** MATERIAL FOR THE TASK follows **

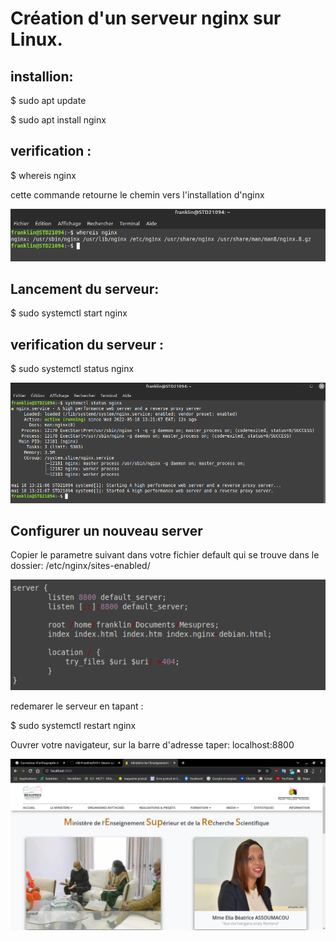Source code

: # Création d'un serveur nginx sur Linux.

## installion:
<p>$ sudo apt update</p>
<p>$ sudo apt install nginx</p>

## verification :
<p>$ whereis nginx</p>
<p>cette commande retourne le chemin vers l'installation d'nginx</p>
<img src="../assets/nginx.png">

## Lancement du serveur:
$ sudo systemctl start nginx

## verification du serveur : 
$ sudo systemctl status nginx

<img src="../assets/nginx_status.png">

## Configurer un nouveau server

Copier le parametre suivant dans votre fichier default qui se trouve dans le dossier:
/etc/nginx/sites-enabled/

<img src="../assets/config_nginx.png">

redemarer le serveur en tapant : 
<p>$ sudo systemctl restart nginx</p>

Ouvrer votre navigateur, sur la barre d'adresse taper: localhost:8800

<img src="../assets/demo_nginx.png">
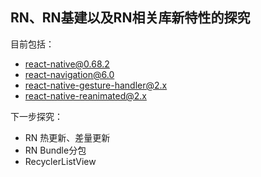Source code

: ## RN、RN基建以及RN相关库新特性的探究

目前包括：
- react-native@0.68.2
- react-navigation@6.0
- react-native-gesture-handler@2.x
- react-native-reanimated@2.x

下一步探究：
- RN 热更新、差量更新
- RN Bundle分包
- RecyclerListView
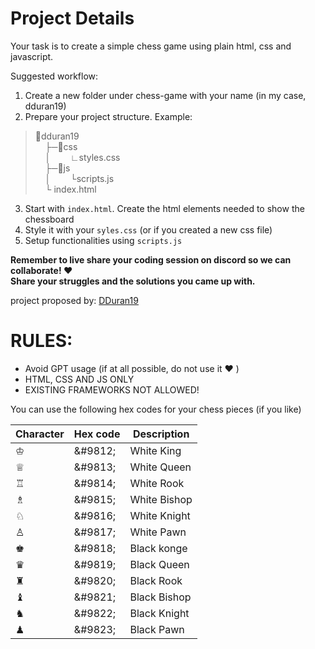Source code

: # Project Details

Your task is to create a simple chess game using plain html, css and javascript.

Suggested workflow:
1. Create a new folder under chess-game with your name (in my case, dduran19)
2. Prepare your project structure. Example:
   
>&#128193;dduran19 <br>
&nbsp;&nbsp;&nbsp;&nbsp;├─&#128193;css <br>
&nbsp;&nbsp;&nbsp;&nbsp;│&nbsp;&nbsp;&nbsp;&nbsp;&nbsp;&nbsp;&nbsp;&nbsp;&#8735;styles.css<br>
&nbsp;&nbsp;&nbsp;&nbsp;├─&#128193;js<br>
&nbsp;&nbsp;&nbsp;&nbsp;│&nbsp;&nbsp;&nbsp;&nbsp;&nbsp;&nbsp;&nbsp;&nbsp;└scripts.js<br>
&nbsp;&nbsp;&nbsp;&nbsp;└ index.html
3. Start with `index.html`. Create the html elements needed to show the chessboard
4. Style it with your `syles.css` (or if you created a new css file)
5. Setup functionalities using `scripts.js`

**Remember to live share your coding session on discord so we can collaborate! ♥ <br>
Share your struggles and the solutions you came up with.**

project proposed by: [DDuran19](https://www.linkedin.com/in/denver-james-duran-587920270/) 

# RULES:



- Avoid GPT usage (if at all possible, do not use it ♥ )
- HTML, CSS AND JS ONLY
- EXISTING FRAMEWORKS NOT ALLOWED!

You can use the following hex codes for your chess pieces (if you like)

|Character|	Hex code	|Description
|-|-|-|
|♔|	\&#9812;|	White King
|♕|	\&#9813;|	White Queen
|♖|	\&#9814;|	White Rook
|♗|	\&#9815;|	White Bishop
|♘|	\&#9816;|	White Knight
|♙|	\&#9817;|	White Pawn
|♚|	\&#9818;|	Black konge
|♛|	\&#9819;|	Black Queen
|♜|	\&#9820;|	Black Rook
|♝|	\&#9821;|	Black Bishop
|♞|	\&#9822;|	Black Knight
|♟|	\&#9823;|	Black Pawn


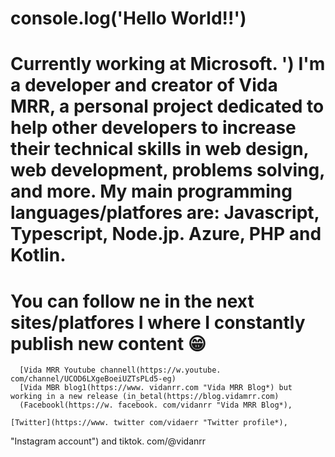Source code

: # console.log('Hello World!!')
# Currently working at Microsoft. ') I'm a developer and **creator of Vida MRR**, a personal project dedicated to help other developers to increase their technical skills in web design, web development, problems solving, and more. My main programming languages/platfores are: Javascript, Typescript, Node.jp. Azure, PHP and Kotlin.

 # You can follow ne in the next sites/platfores I where I constantly publish new content 😁
      [Vida MRR Youtube channell(https://w.youtube. com/channel/UCOD6LXgeBoeiUZTsPLd5-eg)
      [Vida MBR blog1(https://www. vidanrr.com "Vida MRR Blog*) but working in a new release (in_betal(https://blog.vidamrr.com)
      (Facebookl(https://w. facebook. com/vidanrr "Vida MRR Blog*),
                                                                       [Twitter](https://www. twitter com/vidaerr "Twitter profile*),
"Instagram account") and
                                                 tiktok. com/@vidanrr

** End of MATERIAL FOR THE TASK **

PROBLEM REQUIREMENTS — Copy out all the data exactly. No images belong in the copy.

COMPLETED TASK —
Source code

: # Création d'un serveur nginx sur Linux.

## installion:
<p>$ sudo apt update</p>
<p>$ sudo apt install nginx</p>

## verification :
<p>$ whereis nginx</p>
<p>cette commande retourne le chemin vers l'installation d'nginx</p>
<img src="../assets/nginx.png">

## Lancement du serveur:
$ sudo systemctl start nginx

## verification du serveur : 
$ sudo systemctl status nginx

<img src="../assets/nginx_status.png">

## Configurer un nouveau server

Copier le parametre suivant dans votre fichier default qui se trouve dans le dossier:
/etc/nginx/sites-enabled/

<img src="../assets/config_nginx.png">

redemarer le serveur en tapant : 
<p>$ sudo systemctl restart nginx</p>

Ouvrer votre navigateur, sur la barre d'adresse taper: localhost:8800

<img src="../assets/demo_nginx.png">
Source code

: ## RN、RN基建以及RN相关库新特性的探究

目前包括：
- react-native@0.68.2
- react-navigation@6.0
- react-native-gesture-handler@2.x
- react-native-reanimated@2.x

下一步探究：
- RN 热更新、差量更新
- RN Bundle分包
- RecyclerListView
Source code

: # Project Details

Your task is to create a simple chess game using plain html, css and javascript.

Suggested workflow:
1. Create a new folder under chess-game with your name (in my case, dduran19)
2. Prepare your project structure. Example:
   
>&#128193;dduran19 <br>
&nbsp;&nbsp;&nbsp;&nbsp;├─&#128193;css <br>
&nbsp;&nbsp;&nbsp;&nbsp;│&nbsp;&nbsp;&nbsp;&nbsp;&nbsp;&nbsp;&nbsp;&nbsp;&#8735;styles.css<br>
&nbsp;&nbsp;&nbsp;&nbsp;├─&#128193;js<br>
&nbsp;&nbsp;&nbsp;&nbsp;│&nbsp;&nbsp;&nbsp;&nbsp;&nbsp;&nbsp;&nbsp;&nbsp;└scripts.js<br>
&nbsp;&nbsp;&nbsp;&nbsp;└ index.html
3. Start with `index.html`. Create the html elements needed to show the chessboard
4. Style it with your `syles.css` (or if you created a new css file)
5. Setup functionalities using `scripts.js`

**Remember to live share your coding session on discord so we can collaborate! ♥ <br>
Share your struggles and the solutions you came up with.**

project proposed by: [DDuran19](https://www.linkedin.com/in/denver-james-duran-587920270/) 

# RULES:



- Avoid GPT usage (if at all possible, do not use it ♥ )
- HTML, CSS AND JS ONLY
- EXISTING FRAMEWORKS NOT ALLOWED!

You can use the following hex codes for your chess pieces (if you like)

|Character|	Hex code	|Description
|-|-|-|
|♔|	\&#9812;|	White King
|♕|	\&#9813;|	White Queen
|♖|	\&#9814;|	White Rook
|♗|	\&#9815;|	White Bishop
|♘|	\&#9816;|	White Knight
|♙|	\&#9817;|	White Pawn
|♚|	\&#9818;|	Black konge
|♛|	\&#9819;|	Black Queen
|♜|	\&#9820;|	Black Rook
|♝|	\&#9821;|	Black Bishop
|♞|	\&#9822;|	Black Knight
|♟|	\&#9823;|	Black Pawn


Source code

: # console.log('Hello World!!')
# Currently working at Microsoft. ') I'm a developer and **creator of Vida MRR**, a personal project dedicated to help other developers to increase their technical skills in web design, web development, problems solving, and more. My main programming languages/platfores are: Javascript, Typescript, Node.jp. Azure, PHP and Kotlin.

 # You can follow ne in the next sites/platfores I where I constantly publish new content 😁
      [Vida MRR Youtube channell(https://w.youtube. com/channel/UCOD6LXgeBoeiUZTsPLd5-eg)
      [Vida MBR blog1(https://www. vidanrr.com "Vida MRR Blog*) but working in a new release (in_betal(https://blog.vidamrr.com)
      (Facebookl(https://w. facebook. com/vidanrr "Vida MRR Blog*),
                                                                       [Twitter](https://www. twitter com/vidaerr "Twitter profile*),
"Instagram account") and
                                                 tiktok. com/@vidanrr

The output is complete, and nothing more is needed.